Given the diversity of nonprofit organizations and their varying definitions of success, economic impact studies provide a unique opportunity to pinpoint an organization’s direct economic contributions in terms of spending and jobs, and then contextualize it within the very community it serves. In other words, while efficiency measures quantify an organization’s internal use of funds, impact studies determine an organization’s external contributions. Each specific organization requires its own unique analysis, but the approach is entirely versatile and adaptable—regardless of a nonprofit’s size, and regardless of whether it is a public charity, private foundation, international NGO, cultural and arts organization, trade association, health and human services provider, or institution of higher education.

Looking ahead

Our current economic environment provides an opportunity for nonprofits to recover financially, but it does not guarantee their success. Now more than ever, long-term and sustainable growth requires that nonprofits build goodwill and trust of their supporters through demonstrating the positive impact of their work in meaningful ways. To do so, nonprofits should maintain a dynamic and differentiated approach when it comes to communicating their success to key stakeholders. This involves a combined focus on both the quantitative measures of efficiency and the qualitative stories of the organization’s outcomes and benefits within the community it serves.

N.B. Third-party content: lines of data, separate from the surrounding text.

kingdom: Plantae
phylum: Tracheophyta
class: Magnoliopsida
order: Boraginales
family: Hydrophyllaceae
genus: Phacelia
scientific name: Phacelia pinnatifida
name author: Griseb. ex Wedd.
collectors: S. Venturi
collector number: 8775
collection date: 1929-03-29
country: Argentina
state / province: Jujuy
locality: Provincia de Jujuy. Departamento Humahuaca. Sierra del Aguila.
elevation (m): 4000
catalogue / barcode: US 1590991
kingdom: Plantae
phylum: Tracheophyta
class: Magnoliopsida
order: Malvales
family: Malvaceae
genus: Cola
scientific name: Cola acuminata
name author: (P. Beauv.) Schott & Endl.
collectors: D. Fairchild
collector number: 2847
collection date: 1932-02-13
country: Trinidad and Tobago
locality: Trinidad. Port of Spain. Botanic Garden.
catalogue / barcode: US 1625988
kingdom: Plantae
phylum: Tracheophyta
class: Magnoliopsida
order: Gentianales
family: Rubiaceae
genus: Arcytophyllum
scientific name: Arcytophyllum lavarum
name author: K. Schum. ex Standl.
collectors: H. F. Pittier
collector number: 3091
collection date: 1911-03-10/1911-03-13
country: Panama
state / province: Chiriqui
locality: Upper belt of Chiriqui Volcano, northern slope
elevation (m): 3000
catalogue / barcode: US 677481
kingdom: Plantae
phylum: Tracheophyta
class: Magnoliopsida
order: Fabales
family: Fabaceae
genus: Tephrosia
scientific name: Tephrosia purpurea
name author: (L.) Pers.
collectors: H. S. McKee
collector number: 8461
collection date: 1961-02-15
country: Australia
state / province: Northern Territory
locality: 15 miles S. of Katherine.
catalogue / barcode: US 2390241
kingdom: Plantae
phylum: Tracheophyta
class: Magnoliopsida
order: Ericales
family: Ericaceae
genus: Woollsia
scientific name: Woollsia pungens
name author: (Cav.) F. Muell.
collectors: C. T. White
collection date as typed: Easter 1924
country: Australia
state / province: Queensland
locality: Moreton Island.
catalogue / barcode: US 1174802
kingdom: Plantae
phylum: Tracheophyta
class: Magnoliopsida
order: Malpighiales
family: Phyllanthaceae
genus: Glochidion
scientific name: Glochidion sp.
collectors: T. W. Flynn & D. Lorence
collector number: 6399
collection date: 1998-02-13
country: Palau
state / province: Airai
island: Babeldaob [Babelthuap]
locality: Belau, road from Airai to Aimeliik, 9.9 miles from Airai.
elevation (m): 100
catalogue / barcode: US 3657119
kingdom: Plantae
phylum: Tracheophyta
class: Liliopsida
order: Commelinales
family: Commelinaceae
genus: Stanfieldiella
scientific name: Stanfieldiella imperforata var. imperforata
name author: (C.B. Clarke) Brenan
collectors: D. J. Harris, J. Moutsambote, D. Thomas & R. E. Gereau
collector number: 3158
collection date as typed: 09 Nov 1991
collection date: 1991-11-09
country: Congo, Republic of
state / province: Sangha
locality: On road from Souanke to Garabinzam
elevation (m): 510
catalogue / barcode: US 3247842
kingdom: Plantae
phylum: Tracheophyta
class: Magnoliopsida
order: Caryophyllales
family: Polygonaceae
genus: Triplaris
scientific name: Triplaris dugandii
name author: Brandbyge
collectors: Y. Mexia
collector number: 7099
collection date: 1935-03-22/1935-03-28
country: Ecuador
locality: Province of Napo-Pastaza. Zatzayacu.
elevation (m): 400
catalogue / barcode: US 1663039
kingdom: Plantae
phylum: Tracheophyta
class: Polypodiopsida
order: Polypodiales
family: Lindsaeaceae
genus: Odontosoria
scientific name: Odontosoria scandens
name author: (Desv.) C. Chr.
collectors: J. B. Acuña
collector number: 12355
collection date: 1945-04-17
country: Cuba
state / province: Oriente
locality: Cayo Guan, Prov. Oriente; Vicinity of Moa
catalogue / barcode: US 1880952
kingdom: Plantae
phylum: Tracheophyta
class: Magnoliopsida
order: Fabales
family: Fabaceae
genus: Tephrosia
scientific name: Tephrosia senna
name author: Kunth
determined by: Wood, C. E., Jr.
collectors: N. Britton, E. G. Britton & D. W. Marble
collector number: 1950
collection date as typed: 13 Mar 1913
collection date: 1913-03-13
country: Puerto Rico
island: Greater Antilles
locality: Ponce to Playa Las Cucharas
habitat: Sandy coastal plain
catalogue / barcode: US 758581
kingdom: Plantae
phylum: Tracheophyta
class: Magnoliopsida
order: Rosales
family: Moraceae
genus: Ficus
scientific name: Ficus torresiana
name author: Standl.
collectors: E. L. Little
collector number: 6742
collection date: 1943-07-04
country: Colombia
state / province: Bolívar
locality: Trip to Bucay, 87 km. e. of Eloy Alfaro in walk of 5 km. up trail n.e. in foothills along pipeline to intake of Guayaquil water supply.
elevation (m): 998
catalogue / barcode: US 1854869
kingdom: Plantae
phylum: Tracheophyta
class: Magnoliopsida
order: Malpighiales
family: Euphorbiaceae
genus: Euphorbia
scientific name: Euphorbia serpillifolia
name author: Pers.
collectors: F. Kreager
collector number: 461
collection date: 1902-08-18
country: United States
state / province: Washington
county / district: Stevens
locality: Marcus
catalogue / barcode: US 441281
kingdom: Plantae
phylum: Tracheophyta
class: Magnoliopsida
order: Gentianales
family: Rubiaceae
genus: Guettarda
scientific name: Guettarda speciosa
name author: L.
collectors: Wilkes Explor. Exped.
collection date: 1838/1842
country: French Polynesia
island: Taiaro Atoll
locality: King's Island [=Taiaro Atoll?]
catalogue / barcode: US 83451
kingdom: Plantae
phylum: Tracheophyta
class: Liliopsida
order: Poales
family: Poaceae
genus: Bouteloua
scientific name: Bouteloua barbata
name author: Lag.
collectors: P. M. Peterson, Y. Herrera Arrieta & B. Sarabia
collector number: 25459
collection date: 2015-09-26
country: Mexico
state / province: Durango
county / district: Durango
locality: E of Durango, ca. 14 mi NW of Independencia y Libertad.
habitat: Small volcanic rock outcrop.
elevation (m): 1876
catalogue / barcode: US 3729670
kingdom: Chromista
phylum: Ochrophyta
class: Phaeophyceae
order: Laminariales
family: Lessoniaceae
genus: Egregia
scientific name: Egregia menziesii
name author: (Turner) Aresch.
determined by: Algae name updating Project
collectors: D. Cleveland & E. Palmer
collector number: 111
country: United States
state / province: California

Not to be overlooked in this mix, however, is the option for a more robust economic analysis of a nonprofit’s work. This extends beyond the isolated outcomes that an organization’s programs achieve. It shifts the lens of success outwards—toward the community and the regional economy at large—in order to quantify a nonprofit’s contributions to spending, revenues and jobs. In doing so, these studies provide a powerfully tangible proof point around the real economic value that a nonprofit delivers to a community.

As those in the industry know, this total value can be quite large. But historically, nonprofits have not had the processes and tools at their disposal to quantify its full scope, and then leverage those insights in order to build on their successes. Looking ahead, the economy will hopefully continue its gradual upswing, but competition for funds and advocates will remain entrenched, prompting more nonprofits to reevaluate what they are communicating to their key audiences in order to bolster support. As a profound opportunity to demonstrate impact within a community, economic impact studies are still a largely untapped approach, but we expect to see more organizations waking up to their full potential in the months and years ahead. Those who do should find themselves at a real advantage.